Return the passage of the article about the singer Touch Sunnich between "No arrests have been made in the recent" and "affairs with men.", inclusive, copied word for word.

- **TEXT PASSAGE**
*-*-*
Touch Sunnich, the Cambodian pop singer who was shot in the face by unknown attackers in 2003, told VOA Khmer this week she had been disheartened by some Cambodian magazines that had made fun of her after her recovery and denied reports that an affair had led to her attack.

A 20-minute interview of the singer, who is paralyzed from the neck down, and her father, Seang Touch, paints a cruel portrait of the country she left behind.

“Some magazines said that I weighed 135 kilograms, even though I myself didn’t know my weight,” she said.

Magazines had distorted her image to make her appear larger, an act she called “unreasonable.”

“This is a sad thing,” her father said. “It’s not a joke.”

Touch Sunnich’s tragedy underscores the tenuous position of Cambodian women, especially entertainers, who are often victimized in a lawless country of powerful men and killers. No one has been arrested in the shooting, which killed Touch Sunnich’s mother.

No arrests have been made in the recent shooting of another singer, Pov Panhapich, who is hospitalized in Vietnam. And no arrests have been made in the murder of popular star Piseth Pilika in 1999. Piseth Pilika’s family claimed she was having an affair with Prime Minister Hun Sen when she was killed.

Touch Sunnich said she would never have an affair. The singer, who was also a university professor, had been raised in a traditional family, she said. She urged all Cambodian singers to follow such a path—and to steer clear of affairs with men.
*-*-*
- **Source data**
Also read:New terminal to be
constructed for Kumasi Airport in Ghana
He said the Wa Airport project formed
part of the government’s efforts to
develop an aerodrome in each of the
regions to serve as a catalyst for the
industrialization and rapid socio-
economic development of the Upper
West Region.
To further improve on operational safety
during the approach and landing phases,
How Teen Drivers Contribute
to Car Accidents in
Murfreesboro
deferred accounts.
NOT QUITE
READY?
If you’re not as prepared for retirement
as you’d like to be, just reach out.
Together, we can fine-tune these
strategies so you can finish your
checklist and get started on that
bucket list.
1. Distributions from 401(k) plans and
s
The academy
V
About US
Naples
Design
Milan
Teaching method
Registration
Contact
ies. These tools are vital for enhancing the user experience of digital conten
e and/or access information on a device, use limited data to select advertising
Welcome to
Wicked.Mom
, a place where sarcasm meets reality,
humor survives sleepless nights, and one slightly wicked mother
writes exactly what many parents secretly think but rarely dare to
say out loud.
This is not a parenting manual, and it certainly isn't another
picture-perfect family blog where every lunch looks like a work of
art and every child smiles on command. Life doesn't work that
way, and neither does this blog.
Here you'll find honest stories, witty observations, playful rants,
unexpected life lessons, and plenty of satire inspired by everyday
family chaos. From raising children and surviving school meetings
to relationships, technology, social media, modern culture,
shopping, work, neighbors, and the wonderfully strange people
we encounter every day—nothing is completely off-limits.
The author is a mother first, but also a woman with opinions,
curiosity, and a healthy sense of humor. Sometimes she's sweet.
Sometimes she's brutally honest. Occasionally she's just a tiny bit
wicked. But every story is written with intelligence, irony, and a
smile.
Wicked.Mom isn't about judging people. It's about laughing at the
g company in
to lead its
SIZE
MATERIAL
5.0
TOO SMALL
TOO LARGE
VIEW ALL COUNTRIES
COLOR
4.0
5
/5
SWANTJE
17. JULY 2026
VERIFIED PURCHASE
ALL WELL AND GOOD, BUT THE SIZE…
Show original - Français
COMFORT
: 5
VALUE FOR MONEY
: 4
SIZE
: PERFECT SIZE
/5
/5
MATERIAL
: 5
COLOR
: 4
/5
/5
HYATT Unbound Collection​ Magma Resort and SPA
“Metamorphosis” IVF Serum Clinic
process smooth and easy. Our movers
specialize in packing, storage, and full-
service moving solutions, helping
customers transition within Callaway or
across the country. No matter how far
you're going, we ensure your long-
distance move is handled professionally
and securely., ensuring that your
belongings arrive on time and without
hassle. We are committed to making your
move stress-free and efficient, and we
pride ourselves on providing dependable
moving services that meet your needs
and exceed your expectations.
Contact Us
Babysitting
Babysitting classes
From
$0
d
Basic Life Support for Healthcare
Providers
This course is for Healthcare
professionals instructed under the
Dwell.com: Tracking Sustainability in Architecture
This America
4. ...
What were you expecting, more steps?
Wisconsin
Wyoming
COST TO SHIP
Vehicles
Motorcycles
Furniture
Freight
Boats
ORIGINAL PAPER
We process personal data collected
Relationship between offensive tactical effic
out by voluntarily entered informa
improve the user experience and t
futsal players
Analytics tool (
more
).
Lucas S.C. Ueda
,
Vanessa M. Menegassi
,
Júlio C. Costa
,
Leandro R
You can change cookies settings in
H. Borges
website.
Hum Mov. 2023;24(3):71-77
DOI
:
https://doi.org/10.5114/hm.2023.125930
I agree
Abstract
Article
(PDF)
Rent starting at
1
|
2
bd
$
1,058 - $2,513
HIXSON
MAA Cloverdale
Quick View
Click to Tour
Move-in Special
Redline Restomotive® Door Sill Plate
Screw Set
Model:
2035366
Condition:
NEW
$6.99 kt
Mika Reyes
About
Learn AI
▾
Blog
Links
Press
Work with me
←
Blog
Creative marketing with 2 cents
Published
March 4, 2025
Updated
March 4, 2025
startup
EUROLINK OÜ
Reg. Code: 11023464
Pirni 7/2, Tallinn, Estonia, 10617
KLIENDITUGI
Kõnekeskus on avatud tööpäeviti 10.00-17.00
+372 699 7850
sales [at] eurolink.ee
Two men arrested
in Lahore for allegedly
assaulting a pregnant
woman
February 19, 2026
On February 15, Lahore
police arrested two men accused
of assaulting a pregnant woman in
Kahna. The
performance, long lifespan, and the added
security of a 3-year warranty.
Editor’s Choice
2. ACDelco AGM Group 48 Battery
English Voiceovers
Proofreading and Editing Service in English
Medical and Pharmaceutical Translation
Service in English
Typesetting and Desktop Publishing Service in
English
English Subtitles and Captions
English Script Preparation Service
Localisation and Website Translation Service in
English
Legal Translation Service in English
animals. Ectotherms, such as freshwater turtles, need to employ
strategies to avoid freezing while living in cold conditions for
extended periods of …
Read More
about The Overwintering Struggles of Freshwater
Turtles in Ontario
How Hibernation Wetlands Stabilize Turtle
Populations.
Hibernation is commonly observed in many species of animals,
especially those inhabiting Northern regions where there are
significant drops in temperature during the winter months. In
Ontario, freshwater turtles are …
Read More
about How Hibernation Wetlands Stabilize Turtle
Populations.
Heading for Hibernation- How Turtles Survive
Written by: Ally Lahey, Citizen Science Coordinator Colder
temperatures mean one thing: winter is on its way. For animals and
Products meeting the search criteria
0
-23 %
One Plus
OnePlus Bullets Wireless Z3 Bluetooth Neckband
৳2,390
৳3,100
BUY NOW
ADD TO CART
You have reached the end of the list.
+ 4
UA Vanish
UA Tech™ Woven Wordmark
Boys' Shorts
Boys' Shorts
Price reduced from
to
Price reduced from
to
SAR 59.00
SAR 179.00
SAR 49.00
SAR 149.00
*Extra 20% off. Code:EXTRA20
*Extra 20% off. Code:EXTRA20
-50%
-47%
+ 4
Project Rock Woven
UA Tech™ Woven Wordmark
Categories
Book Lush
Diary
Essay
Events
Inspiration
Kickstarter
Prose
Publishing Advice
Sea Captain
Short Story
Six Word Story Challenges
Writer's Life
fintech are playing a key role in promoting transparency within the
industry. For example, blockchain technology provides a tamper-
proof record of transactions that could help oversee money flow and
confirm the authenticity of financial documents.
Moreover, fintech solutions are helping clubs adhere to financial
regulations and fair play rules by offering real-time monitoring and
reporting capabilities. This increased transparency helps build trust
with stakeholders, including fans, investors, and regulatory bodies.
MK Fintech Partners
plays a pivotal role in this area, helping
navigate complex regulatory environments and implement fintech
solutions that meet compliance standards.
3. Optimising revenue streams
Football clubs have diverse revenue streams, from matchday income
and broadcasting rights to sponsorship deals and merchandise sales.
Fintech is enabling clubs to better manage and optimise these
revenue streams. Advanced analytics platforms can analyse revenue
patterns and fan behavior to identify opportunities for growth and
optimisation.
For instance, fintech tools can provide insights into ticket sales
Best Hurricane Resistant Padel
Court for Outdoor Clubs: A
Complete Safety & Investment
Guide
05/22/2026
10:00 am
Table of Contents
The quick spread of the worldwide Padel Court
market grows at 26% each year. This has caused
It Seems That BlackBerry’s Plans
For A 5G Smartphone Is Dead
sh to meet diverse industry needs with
*-*-*
- **RESULT OF THE TASK**
No arrests have been made in the recent shooting of another singer, Pov Panhapich, who is hospitalized in Vietnam. And no arrests have been made in the murder of popular star Piseth Pilika in 1999. Piseth Pilika’s family claimed she was having an affair with Prime Minister Hun Sen when she was killed.

Touch Sunnich said she would never have an affair. The singer, who was also a university professor, had been raised in a traditional family, she said. She urged all Cambodian singers to follow such a path—and to steer clear of affairs with men.